The spatchcock chicken

Who doesn’t love chicken unless your vegan or vegetarian that is, I say each to there own. I did try be vegan lasted about 6 months, but in the end I went back to meat

spatchcock is when you remove backbone, allowing you to flatten out the chicken completely.

Thing I love about chicken is the recipes are endless I must have so many on my Instagram, from full chickens to fillets to wing and drumsticks all with different flavour. I do find myself using a lot of yougurt lately, like this one is yougurt and red pesto.
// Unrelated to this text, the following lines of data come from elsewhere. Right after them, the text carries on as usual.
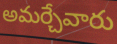
అమర్చేవారుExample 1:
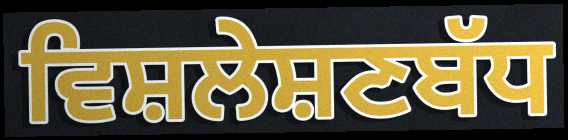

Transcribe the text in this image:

ਵਿਸ਼ਲੇਸ਼ਣਬੱਧ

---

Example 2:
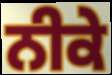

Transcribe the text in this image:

ਨੀਕੇ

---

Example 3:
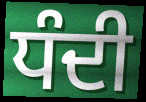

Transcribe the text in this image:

ਧੰਦੀ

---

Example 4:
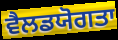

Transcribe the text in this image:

ਵੈਲਡਯੋਗਤਾ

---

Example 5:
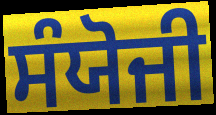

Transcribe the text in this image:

ਸੰਯੋਜੀ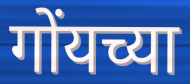
गोंयच्याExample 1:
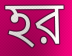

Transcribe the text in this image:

হর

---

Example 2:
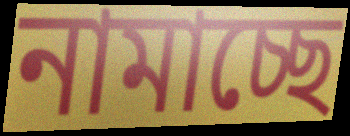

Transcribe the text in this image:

নামাচ্ছে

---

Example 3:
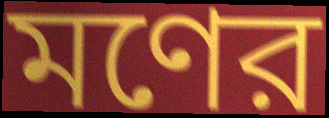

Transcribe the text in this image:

মণের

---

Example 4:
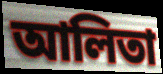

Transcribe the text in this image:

আলিতা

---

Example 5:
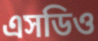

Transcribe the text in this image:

এসডিওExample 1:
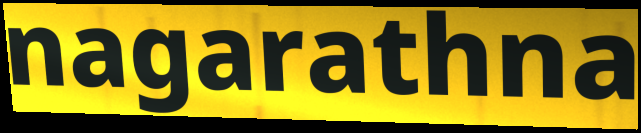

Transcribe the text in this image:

nagarathna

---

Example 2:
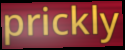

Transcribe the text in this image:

prickly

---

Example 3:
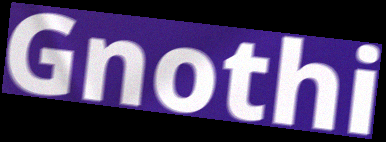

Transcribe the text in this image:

Gnothi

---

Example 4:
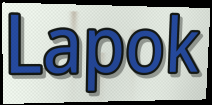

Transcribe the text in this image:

Lapok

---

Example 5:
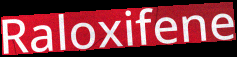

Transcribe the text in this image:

RaloxifeneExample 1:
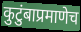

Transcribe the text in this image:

कुटुंबाप्रमाणेच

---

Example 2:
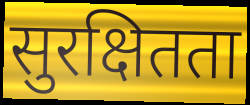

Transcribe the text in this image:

सुरक्षितता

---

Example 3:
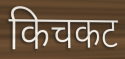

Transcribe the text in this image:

किचकट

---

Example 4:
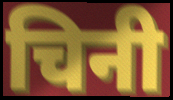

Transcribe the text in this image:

चिनी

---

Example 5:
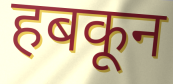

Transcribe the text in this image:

हबकून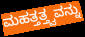
ಮಹತ್ತತ್ತ್ವವನ್ನುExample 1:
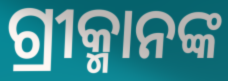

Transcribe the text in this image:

ଗ୍ରୀକ୍ମାନଙ୍କ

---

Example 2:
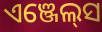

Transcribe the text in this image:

ଏଞ୍ଜେଲ୍‍ସ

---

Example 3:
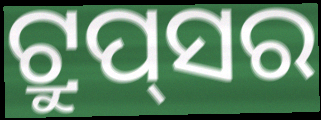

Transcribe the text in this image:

ଟ୍ରୁପ୍‌ସର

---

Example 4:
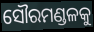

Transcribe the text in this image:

ସୌରମଣ୍ଡଳକୁ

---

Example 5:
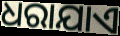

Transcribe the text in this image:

ଧରାଯାଏ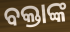
ବକ୍ତାଙ୍କ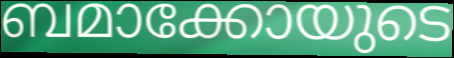
ബമാക്കോയുടെ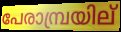
പേരാമ്പ്രയില്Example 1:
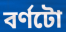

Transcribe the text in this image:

বৰ্ণটো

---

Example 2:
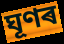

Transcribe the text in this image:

ঘূণৰ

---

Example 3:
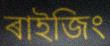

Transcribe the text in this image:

ৰাইজিং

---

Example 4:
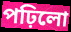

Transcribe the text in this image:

পঢ়িলো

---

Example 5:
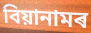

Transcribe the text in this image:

বিয়ানামৰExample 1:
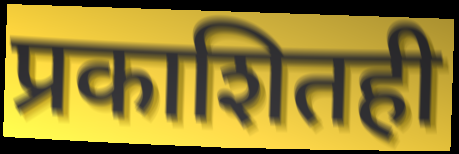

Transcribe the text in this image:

प्रकाशितही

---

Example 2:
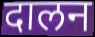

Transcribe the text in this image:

दालन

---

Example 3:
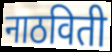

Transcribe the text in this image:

नाठविती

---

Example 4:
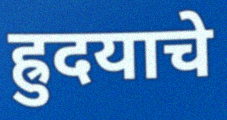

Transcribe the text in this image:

ह्रुदयाचे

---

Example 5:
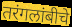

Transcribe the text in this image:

तरंगलांबीचेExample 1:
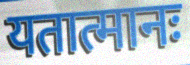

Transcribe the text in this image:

यतात्मानः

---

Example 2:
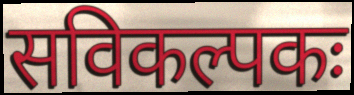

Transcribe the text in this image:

सविकल्पकः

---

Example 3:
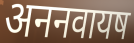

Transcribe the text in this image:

अननवायष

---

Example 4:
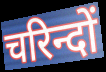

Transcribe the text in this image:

चरिन्दों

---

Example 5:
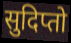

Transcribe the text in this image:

सुदिप्तोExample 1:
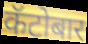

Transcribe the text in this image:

कॅटोबार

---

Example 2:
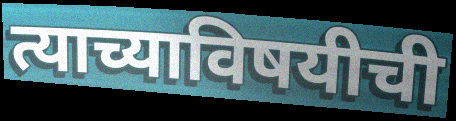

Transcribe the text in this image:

त्याच्याविषयीची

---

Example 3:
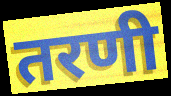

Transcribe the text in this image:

तरणी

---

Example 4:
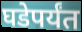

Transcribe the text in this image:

घडेपर्यंत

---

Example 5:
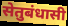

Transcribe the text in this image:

सेतुबंधासीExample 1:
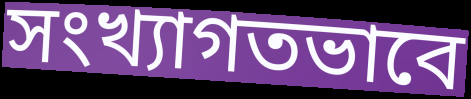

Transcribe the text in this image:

সংখ্যাগতভাবে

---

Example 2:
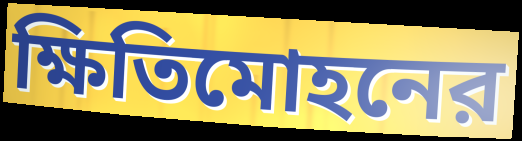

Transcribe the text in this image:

ক্ষিতিমোহনের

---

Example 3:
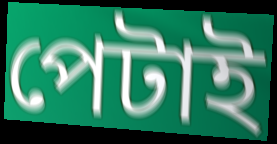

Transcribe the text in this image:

পেটাই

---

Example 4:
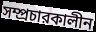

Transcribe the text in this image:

সম্প্রচারকালীন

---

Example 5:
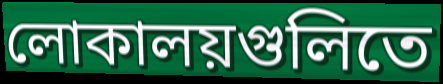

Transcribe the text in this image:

লোকালয়গুলিতে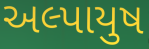
અલ્પાયુષ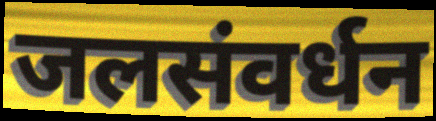
जलसंवर्धनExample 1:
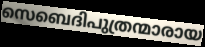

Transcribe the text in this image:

സെബെദിപുത്രന്മാരായ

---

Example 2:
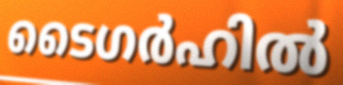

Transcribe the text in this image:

ടൈഗർഹിൽ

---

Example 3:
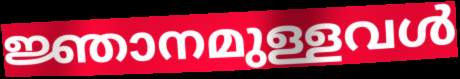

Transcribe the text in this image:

ജ്ഞാനമുള്ളവൾ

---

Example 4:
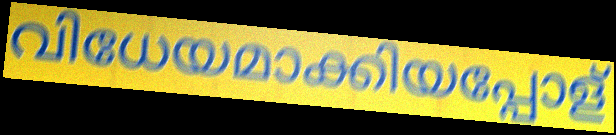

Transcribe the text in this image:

വിധേയമാക്കിയപ്പോള്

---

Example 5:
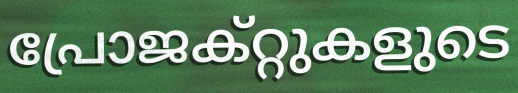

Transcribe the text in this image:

പ്രോജക്റ്റുകളുടെ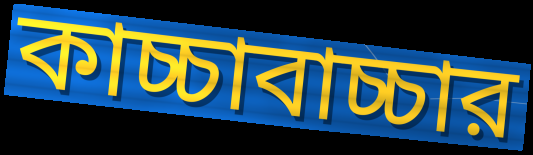
কাচ্চাবাচ্চারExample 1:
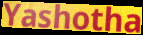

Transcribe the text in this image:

Yashotha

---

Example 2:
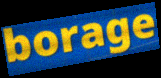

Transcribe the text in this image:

borage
To spatchcock chicken get a scissors and cut from the bottom up along the back bone. There is plenty of YouTube videos to show how to do this properly.

I used plain Greek yougurt and red pesto and got my hands dirty and rubbed this into all the legs dirty job but someone has got to do it, I done this about 9am so come dinner time this bad boy will be ready for the oven about 5pm.

Why do people spatchcock? Well the reason I do it is because I find its less cooking time and cooks more even.

I like to start cooking at 170c for 40 minutes on flat tray and then usual turn the chicken over but with this marinade it will come off the chicken and look awful so after 40 minutes turn the heat up to 190c and Cook for 10 minutes. Cook with your eyes if it’s looking like it’s getting to black or cooking to quick simply turn the heat down and cover in foil be careful it doesn’t stick or it will take the skin off when you remove the foil.

When I know my chicken is done I love to turn on the grill or broiling if your in USA. This will give you a beautiful colour on top.

Serve this with sweet potatoe wedges and salad, this is a meal I would gladly have any day of the week.

Happy spatchcocking thanks for reading.